I’ve been here for five months now. I bought a proper bed, but the Delta blanket’s still on it. I do not know how or if I can rejoin Doomtree, but the thought of being a musician without a crew is too frightening to think about too hard for too long, so I try not to.

  There’s a delivery truck in my new neighborhood that has a huge, realistic painting of a striped bass on the side. Beneath it, there’s a phone number for Meat Without Feet. When I first saw it, I thought, Hey, that’s me. My own feet have been in storage all summer, stowed in black combat boots where they couldn’t remind me of X. I’m just the fish in the second-story walk-up on East Eighty-Second.

  My lease is $1,850 a month. For someone calibrated to the Minneapolis market, that figure is total lunacy. Telling my father I pay that much in rent was like coming out—I stuttered; he tried to hide his confusion and surprise. But he still loves me, even if he doesn’t understand my choices.

  Not inclusive of the broker’s fee, that figure breaks down to $2.57 an hour. That’s 4.3 cents a minute, which means I could either lease this apartment or phone Macao on a calling card and leave the handset off the hook for a year.

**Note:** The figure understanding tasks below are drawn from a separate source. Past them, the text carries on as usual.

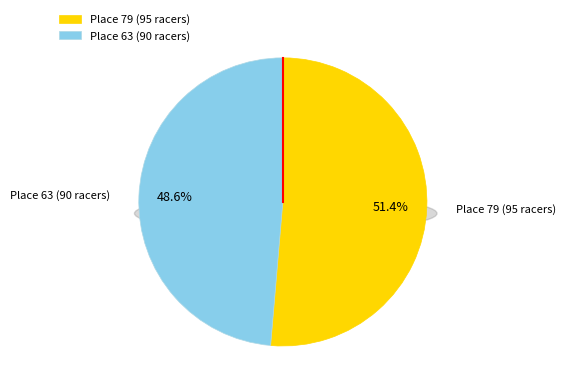

Is it true that Place 63 (90 racers) is 58% of the pie?

False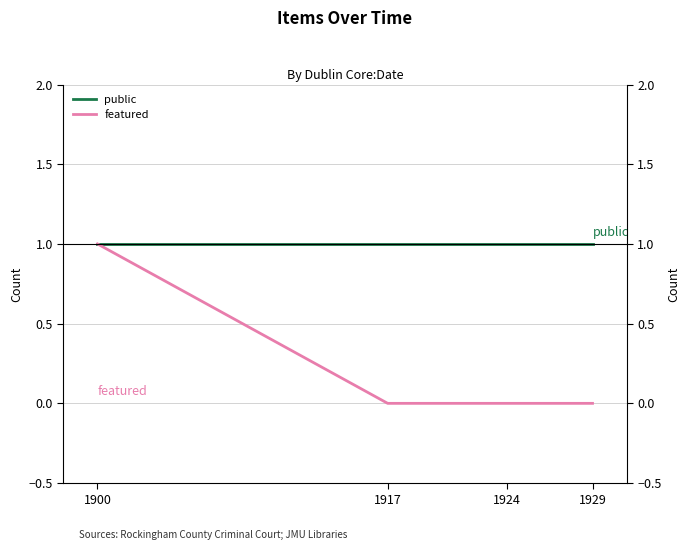

The value of featured at 1900 is 1. True or false?

False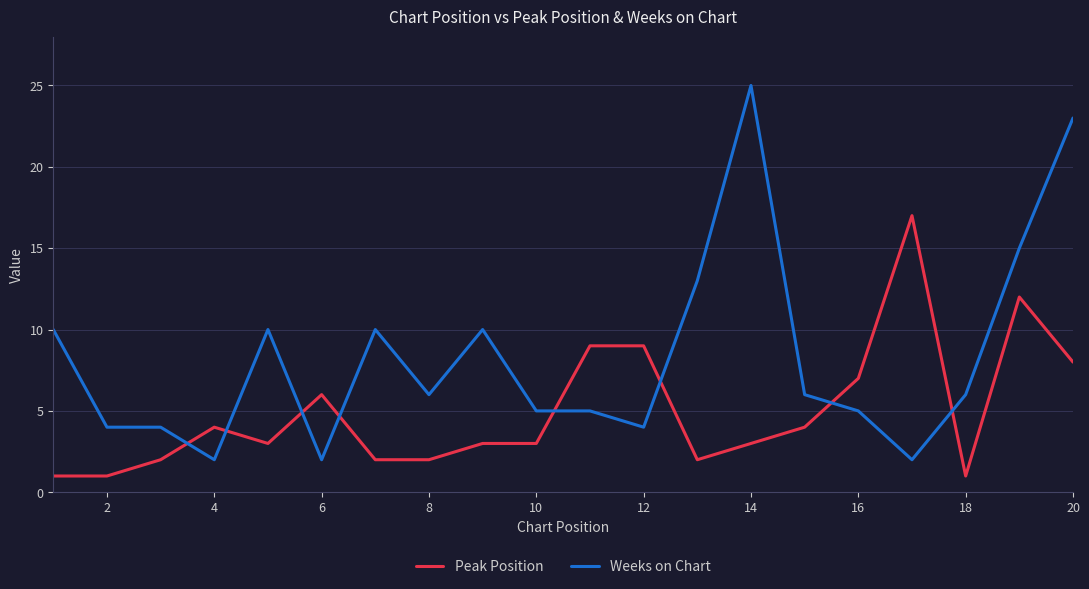

True or false: Peak Position and Weeks on Chart intersect in this chart.

True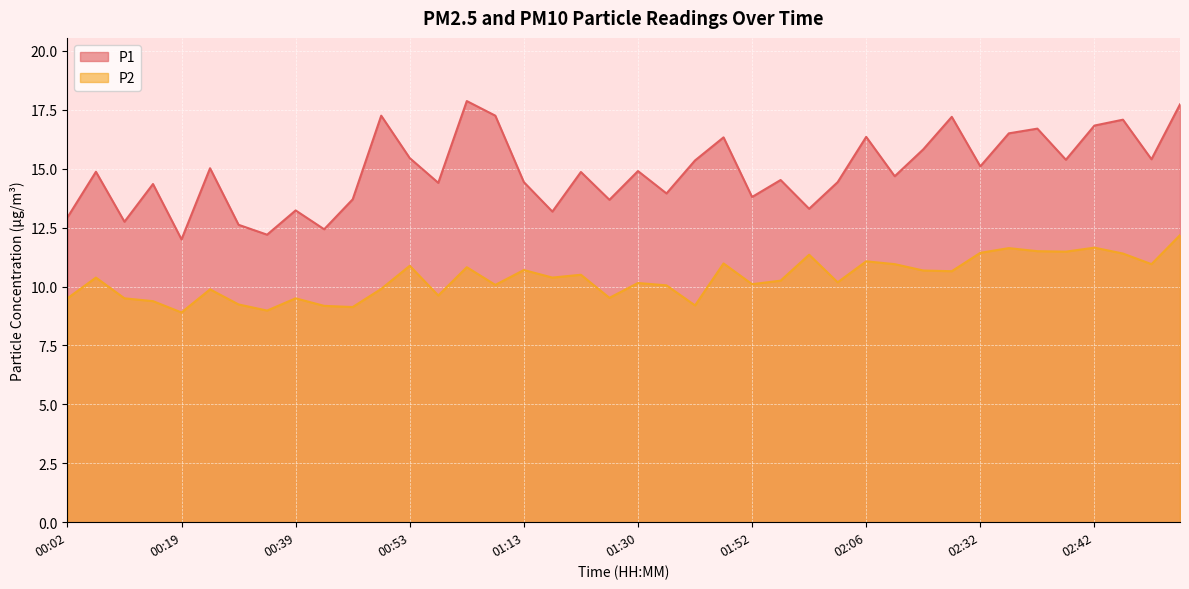

In P1, how many points are higher than both neighbors (excluding endpoints)?

14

  My first month on the Upper East Side, I mentally converted all of my income and expenses into rental currency. The price of a granola bar at the bodega was the equivalent of twenty-nine minutes in my apartment. Every CD I sold at a show earned enough money to watch a full-length movie on Netflix in my apartment. A plasma donation could earn nearly ten hours in my apartment. By extension, donating all of my plasma would net just over four days.

  The place seemed way too expensive to leave empty when I was traveling for shows—too valuable to leave empty when I was walking around the block, really. The lease explicitly forbid short-term sublets, but the idea of wasting all that rent was nauseating. I’m the type of person who cuts open empty bottles of lotion. I’ve brought my own Tupperware to restaurants so as not to waste a box on my leftovers. Everything neurotic and Midwestern about me equates waste with moral failure.